En el furor del beso, la mano ancha y pesada de él, puesta en el cuello, cerca tanto a la oreja como al pecho, comienza a caer. Cuando cae dibuja la línea curva que forman el brazo delgado y fino de ella y su abdomen. De forma rápida llega a la cadera y baja a la pierna descubierta. Es allí donde compruebo -Con mis ojos para pesar mío- la suavidad de la piel descubierta bajo aquel disfraz que no sabría nombrar. La mano del hombre, aún con lo sudorosa que debe estar, se mueve libremente en ese terreno que no alcanza a abarcar, que va desde las rodillas hasta el costado de la nalga. En ese costado encuentra bastante divertimento, cuando hurga por debajo de la permisiva falda. Las formas redondas se ven reflejadas en el movimiento de la mano. Sube, gira, se desliza, vuelve a bajar, en un viaje sin destino ni retorno alrededor de la firme delgadez de aquel cuerpo que me atrevería a llamar adolescente. La mano de ella entra a escena. Cuando la mano de él ya no se basta con la pierna y comienza a buscar nuevos sitios, lugares más oscuros, quizás menos suaves, el guante blanco con la forma de la mano pequeña de ella aparece para impedir que él conozca más de lo que ella tiene para presentarle. El juego dura el resto de la noche. La mano viene, va, es detenida, insiste, es detenida con más fuerza, vuelve a la pierna, sube al abdomen de vez en cuando, al cuello con mayor rareza, vuelve a bajar. A veces el juego de manos, el recreo de pieles es interrumpido. Los dos se dan una tregua, se miran, cruzan un par de palabras. Él sigue escudriñando en los ojos de ella, que para mí han sido negados por esa noche, y ella sigue divirtiéndose con aquel juego de conocer lo desconocido sin dejar de desconocerlo.

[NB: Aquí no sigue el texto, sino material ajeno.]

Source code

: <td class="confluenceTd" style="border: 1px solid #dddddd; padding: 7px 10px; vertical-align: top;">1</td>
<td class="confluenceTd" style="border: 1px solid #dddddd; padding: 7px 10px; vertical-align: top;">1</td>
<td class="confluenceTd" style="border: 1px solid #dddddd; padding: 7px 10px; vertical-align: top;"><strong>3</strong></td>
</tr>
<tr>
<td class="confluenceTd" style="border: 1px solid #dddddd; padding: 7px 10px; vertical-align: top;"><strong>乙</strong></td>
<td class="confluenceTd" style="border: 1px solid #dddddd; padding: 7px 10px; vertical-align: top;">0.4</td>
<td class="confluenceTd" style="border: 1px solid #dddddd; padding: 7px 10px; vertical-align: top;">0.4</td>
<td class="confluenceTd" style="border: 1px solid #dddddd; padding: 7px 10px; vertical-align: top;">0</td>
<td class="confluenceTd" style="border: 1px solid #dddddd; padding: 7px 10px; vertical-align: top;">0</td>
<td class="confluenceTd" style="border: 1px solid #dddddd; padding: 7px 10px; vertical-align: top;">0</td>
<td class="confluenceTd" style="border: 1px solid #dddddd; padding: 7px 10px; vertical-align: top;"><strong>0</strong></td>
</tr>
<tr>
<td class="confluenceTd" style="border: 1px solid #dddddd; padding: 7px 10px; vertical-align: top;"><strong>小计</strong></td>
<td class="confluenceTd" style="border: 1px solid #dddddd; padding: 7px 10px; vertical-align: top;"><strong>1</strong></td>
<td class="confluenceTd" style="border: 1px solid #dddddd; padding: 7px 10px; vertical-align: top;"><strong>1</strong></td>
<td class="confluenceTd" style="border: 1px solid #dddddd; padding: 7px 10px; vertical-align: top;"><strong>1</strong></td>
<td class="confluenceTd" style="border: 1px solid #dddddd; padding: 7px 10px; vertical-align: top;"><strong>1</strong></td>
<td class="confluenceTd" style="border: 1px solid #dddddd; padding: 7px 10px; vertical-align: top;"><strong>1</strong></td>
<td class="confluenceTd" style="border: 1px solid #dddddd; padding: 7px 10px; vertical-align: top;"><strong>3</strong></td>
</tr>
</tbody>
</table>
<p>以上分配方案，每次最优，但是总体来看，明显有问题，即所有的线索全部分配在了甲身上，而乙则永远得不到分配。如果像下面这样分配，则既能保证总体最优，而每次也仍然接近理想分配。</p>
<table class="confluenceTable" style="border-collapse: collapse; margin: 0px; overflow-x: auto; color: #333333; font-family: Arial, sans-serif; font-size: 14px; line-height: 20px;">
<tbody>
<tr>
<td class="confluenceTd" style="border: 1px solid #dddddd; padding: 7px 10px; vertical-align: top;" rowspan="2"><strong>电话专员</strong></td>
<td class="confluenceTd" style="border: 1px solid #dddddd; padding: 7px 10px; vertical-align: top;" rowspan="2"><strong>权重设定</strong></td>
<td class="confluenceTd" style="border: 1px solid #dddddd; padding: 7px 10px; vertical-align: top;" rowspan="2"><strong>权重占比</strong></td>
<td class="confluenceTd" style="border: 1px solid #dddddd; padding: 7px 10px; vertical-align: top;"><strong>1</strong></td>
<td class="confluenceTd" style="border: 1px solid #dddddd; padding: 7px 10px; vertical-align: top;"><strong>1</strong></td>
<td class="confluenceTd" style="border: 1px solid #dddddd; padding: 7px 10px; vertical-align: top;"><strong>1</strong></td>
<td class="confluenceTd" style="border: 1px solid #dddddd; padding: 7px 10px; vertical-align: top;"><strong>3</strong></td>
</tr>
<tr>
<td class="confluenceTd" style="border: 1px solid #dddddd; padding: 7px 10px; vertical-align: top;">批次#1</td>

Mi noche no puede girar alrededor de aquella mesa, de aquel lugar de donde se desprende un aura cuyo olor descarnado casi se alcanza a percibir. Me pierdo en mí, y en los que por esa noche puedo llamar “los míos”. La noche es una renuncia a nosotros mismos, es una renuncia a unos “otros” y una aceptación de esos mismos. Es cíclica, dinámica, confusa, borrosa y desenfocada. Oscura como es apenas evidente, la noche se condensa entre el frío de afuera y el calor de adentro, de bien adentro.

Las luces rompen el letargo de la música y el sonsonete del baile. Las máscaras comienzan a salir, a despedirse, a descansar, a readaptarse al mundo de afuera. Ahora parado en la puerta del lugar veo como se van yendo a través del parque las dos siluetas, tomadas de la mano con las manos que no fueron actores esa noche. No pensé que nada pudiera pasar después de cruzar el portón. O era un juego de viejos desconocidos, o había que terminar la batalla que se había comenzando en público, o las dos.

Ésta es una historia cliché. Pero esta historia es real. De cualquier manera, la vida termina siendo -y eso depende del estado de ánimo de quien escriba- el cliché más hermoso y merecedor de todos.